Security: Approach
We develop security policies and translate these into operational practice through business processes, risk assessment and risk mitigation strategies.
We have experience of developing and implementing polices - for example integrating the Voluntary Principles on Security and Human Rights into best practice - across very large organisations. To do this we rely on our DNA Model in order to be able to influence the behaviours of people, aligning policies, processes and procedures so that they work together.
The holistic identification, prioritisation and management of security risk is key. To do this effectively requires a breadth and depth of security and relevant industry experience. Our approach has been well tested in large multinational organisations by our highly experienced team.
As a first step we seek to understand the organisation's strategy and operational and regulatory environment. This should be done in the appropriate international, regional, country and local context. We identify risks through a combination of assessments, usually site visits, and a series of workshops.

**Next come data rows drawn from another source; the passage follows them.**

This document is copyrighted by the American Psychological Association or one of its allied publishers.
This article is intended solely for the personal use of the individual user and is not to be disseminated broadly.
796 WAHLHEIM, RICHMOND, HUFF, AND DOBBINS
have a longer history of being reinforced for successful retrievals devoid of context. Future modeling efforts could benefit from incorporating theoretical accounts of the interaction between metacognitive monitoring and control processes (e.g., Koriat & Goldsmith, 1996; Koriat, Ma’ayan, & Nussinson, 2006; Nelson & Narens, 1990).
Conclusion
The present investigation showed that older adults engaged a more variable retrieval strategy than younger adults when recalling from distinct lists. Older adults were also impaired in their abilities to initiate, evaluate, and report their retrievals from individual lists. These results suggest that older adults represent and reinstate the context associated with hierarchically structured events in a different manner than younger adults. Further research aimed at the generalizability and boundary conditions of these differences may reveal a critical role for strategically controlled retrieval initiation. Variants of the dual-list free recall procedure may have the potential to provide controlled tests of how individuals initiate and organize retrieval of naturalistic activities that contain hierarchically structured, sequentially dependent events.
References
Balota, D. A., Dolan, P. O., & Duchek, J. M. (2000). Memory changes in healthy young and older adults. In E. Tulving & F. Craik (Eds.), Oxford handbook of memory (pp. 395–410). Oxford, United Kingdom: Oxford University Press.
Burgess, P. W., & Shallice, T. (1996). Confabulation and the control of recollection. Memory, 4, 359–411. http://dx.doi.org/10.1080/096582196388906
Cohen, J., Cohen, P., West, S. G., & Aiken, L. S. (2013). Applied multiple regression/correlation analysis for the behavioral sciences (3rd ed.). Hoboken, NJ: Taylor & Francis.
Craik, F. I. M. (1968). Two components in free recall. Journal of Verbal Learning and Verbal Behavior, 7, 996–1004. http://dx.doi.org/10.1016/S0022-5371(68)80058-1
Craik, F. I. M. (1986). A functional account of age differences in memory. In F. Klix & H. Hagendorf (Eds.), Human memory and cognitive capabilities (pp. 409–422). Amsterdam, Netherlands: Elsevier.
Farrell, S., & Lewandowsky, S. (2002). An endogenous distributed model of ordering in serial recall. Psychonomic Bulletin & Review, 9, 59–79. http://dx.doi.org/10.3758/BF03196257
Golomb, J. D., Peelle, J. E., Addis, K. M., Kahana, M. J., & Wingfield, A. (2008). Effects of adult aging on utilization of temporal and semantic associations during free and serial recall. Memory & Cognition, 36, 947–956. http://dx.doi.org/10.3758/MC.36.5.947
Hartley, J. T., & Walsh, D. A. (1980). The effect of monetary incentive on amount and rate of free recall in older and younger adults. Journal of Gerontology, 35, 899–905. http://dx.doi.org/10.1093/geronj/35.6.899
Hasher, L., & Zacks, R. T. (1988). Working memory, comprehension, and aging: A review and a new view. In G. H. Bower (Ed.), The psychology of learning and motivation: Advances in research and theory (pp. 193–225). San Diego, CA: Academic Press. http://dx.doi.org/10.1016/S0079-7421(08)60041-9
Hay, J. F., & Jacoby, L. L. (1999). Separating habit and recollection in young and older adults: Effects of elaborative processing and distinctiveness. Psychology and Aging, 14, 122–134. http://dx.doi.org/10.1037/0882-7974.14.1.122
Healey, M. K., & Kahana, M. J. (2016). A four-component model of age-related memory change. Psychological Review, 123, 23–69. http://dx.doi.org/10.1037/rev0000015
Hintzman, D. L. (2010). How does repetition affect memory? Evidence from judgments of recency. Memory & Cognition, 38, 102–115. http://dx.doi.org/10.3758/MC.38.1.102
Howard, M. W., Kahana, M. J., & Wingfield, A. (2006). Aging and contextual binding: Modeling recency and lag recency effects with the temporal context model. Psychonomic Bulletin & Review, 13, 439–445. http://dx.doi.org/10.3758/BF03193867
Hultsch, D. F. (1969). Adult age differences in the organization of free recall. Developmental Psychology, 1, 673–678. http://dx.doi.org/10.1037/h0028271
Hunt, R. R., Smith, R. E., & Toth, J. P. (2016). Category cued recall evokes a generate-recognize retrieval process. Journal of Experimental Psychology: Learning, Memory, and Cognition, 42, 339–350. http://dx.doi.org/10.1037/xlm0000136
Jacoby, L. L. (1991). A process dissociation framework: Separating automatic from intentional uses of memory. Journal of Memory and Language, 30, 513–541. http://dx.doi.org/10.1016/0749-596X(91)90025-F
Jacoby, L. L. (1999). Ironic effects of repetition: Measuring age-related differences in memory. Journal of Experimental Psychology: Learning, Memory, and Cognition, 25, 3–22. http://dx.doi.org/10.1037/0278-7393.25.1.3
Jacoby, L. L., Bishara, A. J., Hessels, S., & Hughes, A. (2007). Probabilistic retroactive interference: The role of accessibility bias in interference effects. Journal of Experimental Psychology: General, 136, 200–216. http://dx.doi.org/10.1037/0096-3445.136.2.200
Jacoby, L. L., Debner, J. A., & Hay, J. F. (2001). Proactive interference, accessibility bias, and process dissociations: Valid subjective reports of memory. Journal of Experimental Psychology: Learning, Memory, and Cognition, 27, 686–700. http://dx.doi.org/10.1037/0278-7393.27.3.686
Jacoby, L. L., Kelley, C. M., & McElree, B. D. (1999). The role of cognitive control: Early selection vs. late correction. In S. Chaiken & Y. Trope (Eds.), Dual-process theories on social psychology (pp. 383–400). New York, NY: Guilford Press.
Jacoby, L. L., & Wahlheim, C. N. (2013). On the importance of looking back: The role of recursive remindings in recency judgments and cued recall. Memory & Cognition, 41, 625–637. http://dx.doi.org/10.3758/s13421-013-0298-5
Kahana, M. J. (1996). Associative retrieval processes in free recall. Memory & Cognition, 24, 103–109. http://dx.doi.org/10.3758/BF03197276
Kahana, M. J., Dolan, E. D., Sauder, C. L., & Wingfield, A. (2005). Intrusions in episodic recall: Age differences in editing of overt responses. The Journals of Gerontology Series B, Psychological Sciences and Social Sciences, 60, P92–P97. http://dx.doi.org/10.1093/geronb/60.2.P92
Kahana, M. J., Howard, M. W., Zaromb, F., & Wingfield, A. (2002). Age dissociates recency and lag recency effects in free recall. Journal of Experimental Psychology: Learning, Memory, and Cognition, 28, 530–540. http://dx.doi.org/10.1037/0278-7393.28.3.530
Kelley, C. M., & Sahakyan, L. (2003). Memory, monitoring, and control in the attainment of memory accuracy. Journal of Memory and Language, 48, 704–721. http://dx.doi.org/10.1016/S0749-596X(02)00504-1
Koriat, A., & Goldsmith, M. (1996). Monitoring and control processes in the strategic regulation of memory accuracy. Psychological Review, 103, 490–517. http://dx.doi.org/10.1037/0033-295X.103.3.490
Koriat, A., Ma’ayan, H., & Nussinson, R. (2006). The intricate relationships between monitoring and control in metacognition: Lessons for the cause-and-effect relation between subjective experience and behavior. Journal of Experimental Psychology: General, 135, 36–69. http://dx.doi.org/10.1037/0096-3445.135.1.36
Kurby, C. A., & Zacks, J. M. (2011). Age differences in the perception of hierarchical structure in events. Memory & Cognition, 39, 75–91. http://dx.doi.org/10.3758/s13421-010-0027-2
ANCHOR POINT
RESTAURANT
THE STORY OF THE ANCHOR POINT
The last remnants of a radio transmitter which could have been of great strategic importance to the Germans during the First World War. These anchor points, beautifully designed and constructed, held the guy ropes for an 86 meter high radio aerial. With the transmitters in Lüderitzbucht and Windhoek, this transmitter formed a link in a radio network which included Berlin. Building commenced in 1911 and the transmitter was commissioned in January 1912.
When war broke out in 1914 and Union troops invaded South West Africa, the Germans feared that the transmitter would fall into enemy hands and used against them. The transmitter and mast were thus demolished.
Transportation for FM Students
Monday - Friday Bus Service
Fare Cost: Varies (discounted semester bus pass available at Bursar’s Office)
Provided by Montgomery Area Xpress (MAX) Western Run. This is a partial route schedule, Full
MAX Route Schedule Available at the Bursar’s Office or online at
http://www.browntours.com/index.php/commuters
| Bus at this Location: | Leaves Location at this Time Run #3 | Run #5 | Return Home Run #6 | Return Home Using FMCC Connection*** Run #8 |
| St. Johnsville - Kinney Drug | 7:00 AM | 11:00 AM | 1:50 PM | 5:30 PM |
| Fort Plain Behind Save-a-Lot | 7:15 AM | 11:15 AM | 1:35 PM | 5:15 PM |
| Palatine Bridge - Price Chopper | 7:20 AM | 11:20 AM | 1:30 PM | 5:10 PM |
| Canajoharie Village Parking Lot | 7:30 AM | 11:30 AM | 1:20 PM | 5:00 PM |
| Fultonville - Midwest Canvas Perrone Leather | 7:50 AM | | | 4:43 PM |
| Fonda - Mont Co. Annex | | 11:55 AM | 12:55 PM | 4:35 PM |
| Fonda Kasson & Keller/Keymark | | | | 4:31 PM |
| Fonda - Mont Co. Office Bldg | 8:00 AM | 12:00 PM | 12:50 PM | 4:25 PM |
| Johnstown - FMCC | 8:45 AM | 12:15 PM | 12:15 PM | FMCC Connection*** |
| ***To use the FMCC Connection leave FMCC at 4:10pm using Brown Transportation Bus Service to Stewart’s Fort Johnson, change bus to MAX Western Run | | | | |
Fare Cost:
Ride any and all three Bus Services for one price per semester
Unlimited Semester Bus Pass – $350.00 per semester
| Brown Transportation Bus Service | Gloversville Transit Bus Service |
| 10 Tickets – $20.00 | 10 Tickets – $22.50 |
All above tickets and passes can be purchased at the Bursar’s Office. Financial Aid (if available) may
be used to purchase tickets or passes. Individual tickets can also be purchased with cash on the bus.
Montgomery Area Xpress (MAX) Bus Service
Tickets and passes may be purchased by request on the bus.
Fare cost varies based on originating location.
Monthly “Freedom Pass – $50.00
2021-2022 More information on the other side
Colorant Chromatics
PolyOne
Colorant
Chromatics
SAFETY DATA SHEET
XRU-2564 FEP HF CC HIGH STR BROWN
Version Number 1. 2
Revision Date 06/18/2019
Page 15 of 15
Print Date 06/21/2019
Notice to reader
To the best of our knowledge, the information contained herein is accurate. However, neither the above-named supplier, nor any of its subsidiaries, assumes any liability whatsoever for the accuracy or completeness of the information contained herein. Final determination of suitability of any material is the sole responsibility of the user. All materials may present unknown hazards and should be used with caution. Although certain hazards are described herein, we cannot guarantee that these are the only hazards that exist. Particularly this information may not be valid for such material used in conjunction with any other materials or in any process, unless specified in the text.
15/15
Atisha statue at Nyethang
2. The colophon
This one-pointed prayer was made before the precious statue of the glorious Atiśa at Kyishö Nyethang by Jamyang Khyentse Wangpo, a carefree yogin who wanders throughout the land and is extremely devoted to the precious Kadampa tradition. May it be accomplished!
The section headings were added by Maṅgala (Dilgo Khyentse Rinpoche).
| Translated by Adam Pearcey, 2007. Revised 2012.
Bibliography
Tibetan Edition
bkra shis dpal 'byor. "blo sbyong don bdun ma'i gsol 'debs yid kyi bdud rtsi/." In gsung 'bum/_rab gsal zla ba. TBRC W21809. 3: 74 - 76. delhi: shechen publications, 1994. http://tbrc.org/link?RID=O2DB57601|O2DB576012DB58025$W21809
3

Site visits are conducted by experienced security professionals, with a background in security professions. To be most effective, the workshops should include a range of expertise and knowledge. Our process applies structure to the identification of specific risks - if risks are poorly specified, prioritisation and mitigation is made more difficult in subsequent steps.
Following a holistic risk assessment, a plan to mitigate potential risk is required. We can develop detailed action plans to mitigate risks and support the implementation of these plans.
We develop performance measures that are linked to security objectives and design the appropriate reporting and monitoring processes for these. We support the ongoing improvement and change necessary to assure compliance and effectiveness.